**Activity**
Everything before the line containing "the green shrub at (171,293): 29609" is to be left out; repeat that line and all lines after it exactly, to the end of the data.

**Extracted data**
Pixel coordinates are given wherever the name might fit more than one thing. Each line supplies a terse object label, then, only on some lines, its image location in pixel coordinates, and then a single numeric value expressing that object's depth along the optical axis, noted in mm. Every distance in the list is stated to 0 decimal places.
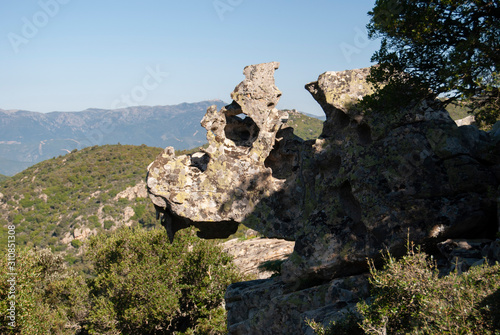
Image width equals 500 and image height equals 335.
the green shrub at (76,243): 112612
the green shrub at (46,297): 22281
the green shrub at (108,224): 118375
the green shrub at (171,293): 29609
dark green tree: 8977
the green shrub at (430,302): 6414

**Result for this exercise**
the green shrub at (171,293): 29609
dark green tree: 8977
the green shrub at (430,302): 6414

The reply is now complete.